Vancouver police officers keep Pro-China protesters away from pro-Hong Kong supporters during a rally in Vancouver on Aug. 17, 2019. 
There are nearly two million people of Chinese descent in Canada, but until very recently, owing to migration facilitated mainly by the scandal-plagued and now-shuttered federal Immigrant Investor Program, Canada’s ethnic Chinese came almost exclusively from the five Cantonese-speaking communities at the mouth of the Pearl River and adjacent areas around Hong Kong. Among Canada’s immigrants classified as ethnic Chinese, there are at least hundreds of thousands of people who Beijing describes in the argot of Communist Party propaganda as the “five poisons:” Taiwanese, Tibetan and Uyghur nationalists, followers of Falun Gong religious practices, and democrats.
Increasingly, these Canadians are living in fear. If they aren’t careful about what they say, their family members back in China will end up being badgered, blacklisted, or worse. This fear is particularly acute among Canada’s Uyghurs, whose fellow Muslims in Xinjiang have been interned, as many as two million of them, in re-education camps.
The fear is spreading in Canada, now that Hong Kong is in turmoil
The fear is spreading in Canada, now that Hong Kong is in turmoil. It is restraining Canadians from exercising their rights to free speech and freedom of assembly in the Chinese-language news media — now controlled almost entirely by wealthy pro-Beijing interests — and in their decisions about whether to risk raising their voices or attending rallies in support of pro-democracy Hongkongers. It is spreading on university campuses — Beijing closely monitors the activities of Canada’s nearly 80,000 Chinese student-visa holders — and Beijing’s United Front Works Department now effectively controls hundreds of Chinese community and business associations, big and small, across Canada.

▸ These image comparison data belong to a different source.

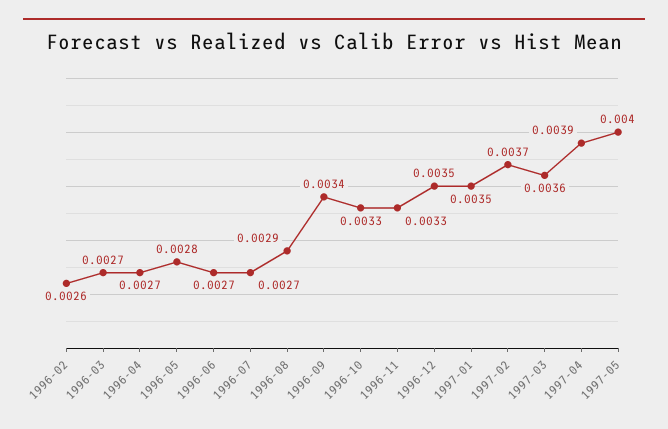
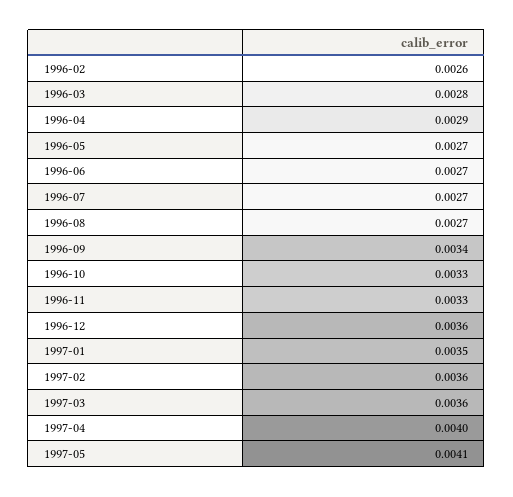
  {
    "1996-02": 0.0026,
-   "1996-03": 0.0027,
+   "1996-03": 0.0028,
-   "1996-04": 0.0027,
+   "1996-04": 0.0029,
-   "1996-05": 0.0028,
+   "1996-05": 0.0027,
    "1996-06": 0.0027,
    "1996-07": 0.0027,
-   "1996-08": 0.0029,
+   "1996-08": 0.0027,
    "1996-09": 0.0034,
    "1996-10": 0.0033,
    "1996-11": 0.0033,
-   "1996-12": 0.0035,
+   "1996-12": 0.0036,
    "1997-01": 0.0035,
-   "1997-02": 0.0037,
+   "1997-02": 0.0036,
    "1997-03": 0.0036,
-   "1997-04": 0.0039,
+   "1997-04": 0.004,
-   "1997-05": 0.004
+   "1997-05": 0.0041
  }

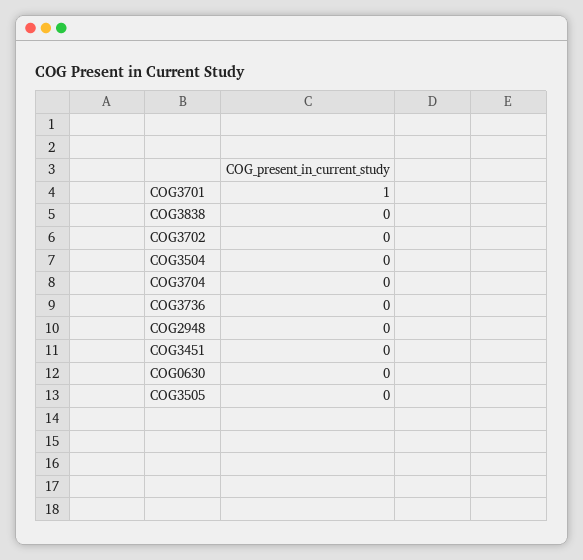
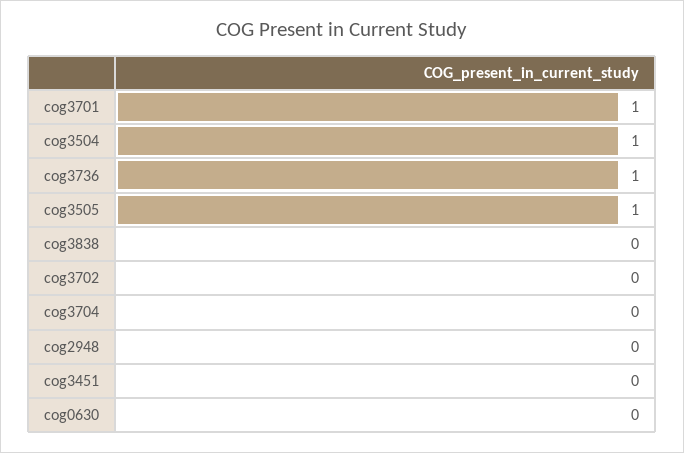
  {
    "COG3701": 1,
    "COG3838": 0,
    "COG3702": 0,
-   "COG3504": 0,
+   "COG3504": 1,
    "COG3704": 0,
-   "COG3736": 0,
+   "COG3736": 1,
    "COG2948": 0,
    "COG3451": 0,
    "COG0630": 0,
-   "COG3505": 0
+   "COG3505": 1
  }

In these ways, Beijing is asserting its international reach to undermine the inviolable human rights of hundreds of thousands of Canadian citizens, and by the reckoning of the Geneva-based Human Rights Watch organization, the problem is getting worse. Earlier this year, Amnesty International and a coalition of diaspora groups presented the Canadian Security Intelligence Service with an exhaustive study that describes in detail the threats and harassment Beijing and its operatives in Canada are spreading.
“Definitely, people are afraid to speak out,” Ivy Li of the Canadian Friends of Hong Kong told me. “But it is a dilemma. People are also afraid of backlash, that Canadians in the mainstream will think all Chinese Canadians are involved in infiltration, or are working for Beijing, and will be suspect.”
Pro-China counter-protesters demonstrate at a pro-Hong Kong rally in Vancouver on Aug. 17, 2019. Darryl Dyck/CP
Li, who emigrated from Hong Kong decades ago, said she has personally experienced hostility owing to perfectly well-justified concerns about Chinese money-laundering and the gross distortions created by Chinese capital investment in the real estate market. “But Canadians are very considerate, and we want our society to be more fair and just, and so this fear of being accused of racism, it is part of why mainstream society, especially the media, allows the pro-Beijing supporters to play the racism card.”
The role racism plays in these necessary debates is obviously complex, but even the most virtuous Canadian politicians have been happy to see Chinese immigrants as cash cows, and to regard Chinese Canadians as voting blocs, Li tells me, “and as Chinese diaspora first, rather than as Canadian citizens first.
“This allows Beijing to own at least part of us in Canada, and it means we are left to fend for ourselves against the Chinese government. And that is racist.